Note that the number of iterations of our loop (512) was evenly divisable by 8. If this was not the case, we would have had to manually add additional scalar iterations of the loop to make up any shortfall. For example, if our loop used 514 iterations, then 512 could be performed using the vector loop, and then code would need to be added to perform the remaining 2 iterations using a scalar loop.

# Exercises

Edit

`avxloop.cpp`

so that you can compare scalar multiplication against manually vectorised multiplication (e.g. change`c[i] = a[i] + b[i]`

to`c[i] = a[i] * b[i]`

, and change`avx_c[i] = _mm256_add_ps(avx_a[i],avx_b[i])`

to`avx_c[i] = _mm256_mul_ps(avx_a[i],avx_b[i])`

. Recompile and rerun. Do you see a similar eight-times speed up as for addition?Edit

`avxloop.cpp`

and now compare scalar division against manually vectorised division. Do you see a similar eight-times speed-up as for addition, and what is the total speed of the loop compared to addition?Finally, edit

`avxloop.cpp`

to compare scalar square root versus manually vectorised square root. Do this by changing`c[i] = a[i] + b[i]`

to`c[i] = std::sqrt(a[i] + b[i])`

, and changing`avx_c[i] = _mm256_add_ps(avx_a[i],avx_b[i])`

to`avx_c[i] = _mm256_sqrt_ps(_mm256_add_ps(avx_a[i],avx_b[i]))`

. If you need help making this change, the please look here. Recompile and rerun. What is the speed up for vectorised square root versus scalar square root?

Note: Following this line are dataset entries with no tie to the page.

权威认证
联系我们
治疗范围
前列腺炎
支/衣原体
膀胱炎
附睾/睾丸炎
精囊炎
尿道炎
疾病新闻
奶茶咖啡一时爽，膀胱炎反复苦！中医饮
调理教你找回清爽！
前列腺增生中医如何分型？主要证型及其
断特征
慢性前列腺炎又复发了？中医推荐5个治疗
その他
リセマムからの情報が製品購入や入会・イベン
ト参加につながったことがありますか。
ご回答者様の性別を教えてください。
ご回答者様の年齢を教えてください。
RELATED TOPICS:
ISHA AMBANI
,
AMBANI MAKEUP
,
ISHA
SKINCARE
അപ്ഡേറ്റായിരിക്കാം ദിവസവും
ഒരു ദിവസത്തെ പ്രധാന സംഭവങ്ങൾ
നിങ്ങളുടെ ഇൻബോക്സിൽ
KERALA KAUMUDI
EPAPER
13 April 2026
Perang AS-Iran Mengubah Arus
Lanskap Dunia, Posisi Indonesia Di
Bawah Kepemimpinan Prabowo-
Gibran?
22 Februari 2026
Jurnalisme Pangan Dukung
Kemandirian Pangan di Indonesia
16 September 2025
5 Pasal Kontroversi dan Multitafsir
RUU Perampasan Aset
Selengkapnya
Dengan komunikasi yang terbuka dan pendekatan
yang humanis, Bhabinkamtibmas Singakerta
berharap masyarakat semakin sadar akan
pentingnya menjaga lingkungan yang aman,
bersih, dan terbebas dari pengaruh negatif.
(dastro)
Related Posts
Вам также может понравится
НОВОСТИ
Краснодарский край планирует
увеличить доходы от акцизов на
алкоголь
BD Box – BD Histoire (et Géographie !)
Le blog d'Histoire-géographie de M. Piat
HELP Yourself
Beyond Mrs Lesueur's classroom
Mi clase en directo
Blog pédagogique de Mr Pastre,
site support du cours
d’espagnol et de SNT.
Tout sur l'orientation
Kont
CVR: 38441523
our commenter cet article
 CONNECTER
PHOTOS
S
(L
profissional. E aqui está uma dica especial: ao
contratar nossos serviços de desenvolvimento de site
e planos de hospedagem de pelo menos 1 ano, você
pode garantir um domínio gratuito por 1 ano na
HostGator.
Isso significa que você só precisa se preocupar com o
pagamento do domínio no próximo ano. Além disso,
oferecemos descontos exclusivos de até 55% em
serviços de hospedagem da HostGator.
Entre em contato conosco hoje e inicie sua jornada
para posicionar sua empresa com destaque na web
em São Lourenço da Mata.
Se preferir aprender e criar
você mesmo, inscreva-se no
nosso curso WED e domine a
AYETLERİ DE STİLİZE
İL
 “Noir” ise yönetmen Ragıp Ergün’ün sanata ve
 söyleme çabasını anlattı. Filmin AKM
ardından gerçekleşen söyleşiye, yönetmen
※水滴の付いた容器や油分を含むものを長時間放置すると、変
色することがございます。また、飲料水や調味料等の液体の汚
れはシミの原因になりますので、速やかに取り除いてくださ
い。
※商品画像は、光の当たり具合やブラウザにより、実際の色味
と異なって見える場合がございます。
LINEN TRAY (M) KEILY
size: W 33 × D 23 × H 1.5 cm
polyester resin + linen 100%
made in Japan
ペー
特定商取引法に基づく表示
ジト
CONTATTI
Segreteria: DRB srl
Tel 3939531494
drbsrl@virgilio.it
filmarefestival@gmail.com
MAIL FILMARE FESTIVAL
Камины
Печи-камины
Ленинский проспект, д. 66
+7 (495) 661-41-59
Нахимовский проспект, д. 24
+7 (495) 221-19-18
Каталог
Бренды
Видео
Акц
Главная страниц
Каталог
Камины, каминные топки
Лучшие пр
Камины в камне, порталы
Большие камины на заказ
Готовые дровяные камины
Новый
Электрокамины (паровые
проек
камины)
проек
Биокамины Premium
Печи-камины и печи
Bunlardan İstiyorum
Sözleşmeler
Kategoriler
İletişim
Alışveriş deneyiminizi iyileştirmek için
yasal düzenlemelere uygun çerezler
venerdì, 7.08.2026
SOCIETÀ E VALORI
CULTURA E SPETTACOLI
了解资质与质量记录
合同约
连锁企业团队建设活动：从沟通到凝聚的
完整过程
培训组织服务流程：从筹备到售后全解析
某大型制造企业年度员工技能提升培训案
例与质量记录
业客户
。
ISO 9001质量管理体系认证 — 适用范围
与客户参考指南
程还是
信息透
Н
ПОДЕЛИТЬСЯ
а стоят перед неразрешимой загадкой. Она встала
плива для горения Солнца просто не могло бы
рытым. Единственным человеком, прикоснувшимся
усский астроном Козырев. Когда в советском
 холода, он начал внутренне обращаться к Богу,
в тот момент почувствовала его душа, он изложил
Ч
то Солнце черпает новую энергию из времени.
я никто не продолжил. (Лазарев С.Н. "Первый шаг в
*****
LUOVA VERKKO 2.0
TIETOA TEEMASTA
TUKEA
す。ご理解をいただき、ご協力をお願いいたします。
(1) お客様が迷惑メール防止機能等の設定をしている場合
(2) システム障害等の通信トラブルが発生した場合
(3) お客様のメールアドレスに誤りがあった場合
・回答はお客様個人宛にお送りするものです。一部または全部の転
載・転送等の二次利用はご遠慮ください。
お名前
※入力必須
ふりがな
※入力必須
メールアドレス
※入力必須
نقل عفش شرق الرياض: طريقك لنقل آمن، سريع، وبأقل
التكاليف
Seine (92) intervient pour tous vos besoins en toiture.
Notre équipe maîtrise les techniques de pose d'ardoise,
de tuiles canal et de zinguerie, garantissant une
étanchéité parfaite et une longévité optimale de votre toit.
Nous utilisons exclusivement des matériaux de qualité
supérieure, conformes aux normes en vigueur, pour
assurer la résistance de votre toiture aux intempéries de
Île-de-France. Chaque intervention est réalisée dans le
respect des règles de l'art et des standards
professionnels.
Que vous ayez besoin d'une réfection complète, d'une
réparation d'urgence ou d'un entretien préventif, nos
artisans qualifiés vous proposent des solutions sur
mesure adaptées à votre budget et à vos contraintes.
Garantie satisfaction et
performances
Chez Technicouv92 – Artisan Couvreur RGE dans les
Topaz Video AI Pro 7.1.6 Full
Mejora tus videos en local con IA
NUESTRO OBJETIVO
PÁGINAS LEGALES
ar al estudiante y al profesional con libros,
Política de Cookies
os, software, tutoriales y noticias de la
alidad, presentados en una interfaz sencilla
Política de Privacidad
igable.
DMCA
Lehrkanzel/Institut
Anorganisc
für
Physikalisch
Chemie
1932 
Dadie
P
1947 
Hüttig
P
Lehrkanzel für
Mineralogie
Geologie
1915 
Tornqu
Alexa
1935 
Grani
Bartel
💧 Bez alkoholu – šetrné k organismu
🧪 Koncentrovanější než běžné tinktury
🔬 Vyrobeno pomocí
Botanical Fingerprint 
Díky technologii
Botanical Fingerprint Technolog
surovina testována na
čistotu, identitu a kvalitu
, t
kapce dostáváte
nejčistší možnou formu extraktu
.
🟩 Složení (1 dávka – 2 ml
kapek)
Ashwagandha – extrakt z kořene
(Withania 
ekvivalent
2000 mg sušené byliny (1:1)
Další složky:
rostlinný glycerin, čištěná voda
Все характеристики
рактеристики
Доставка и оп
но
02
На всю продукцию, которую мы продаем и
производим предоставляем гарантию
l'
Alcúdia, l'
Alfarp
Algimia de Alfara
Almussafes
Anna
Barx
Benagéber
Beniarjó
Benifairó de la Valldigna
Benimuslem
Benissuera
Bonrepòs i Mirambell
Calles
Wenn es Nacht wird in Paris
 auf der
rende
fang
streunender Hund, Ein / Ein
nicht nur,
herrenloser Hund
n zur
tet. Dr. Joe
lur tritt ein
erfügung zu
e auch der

Hopefully, you should see the (perhaps surprising) result that vector square root is significantly faster than scalar square root. On my computer, scalar square root takes about 211 ms, while vector square root takes 11 ms. This is about a 19 times speed up, which goes beyond the normal eight times speed up associated with vectorisation. The reason is that, like SSE2, AVX has an implementation of square root that is built directly into the processor. This hardware square root is exceptionally fast, and much faster than the scalar square root that is implemented in software. In addition, this hardware square root is an actual processor instruction rather than a function call, meaning that there are no overheads. However, unlike SSE2, the AVX square root does increase the cost of the loop compared to simple addition (11 ms for square root plus addition, while 6 ms for addition only). Despite this, AVX square root is still faster than SSE2 square root (11 ms versus 13.5 ms).

This shows that if your code uses a lot of square roots, you can get a big performance boost by using manual vectorisation with AVX intrinsics.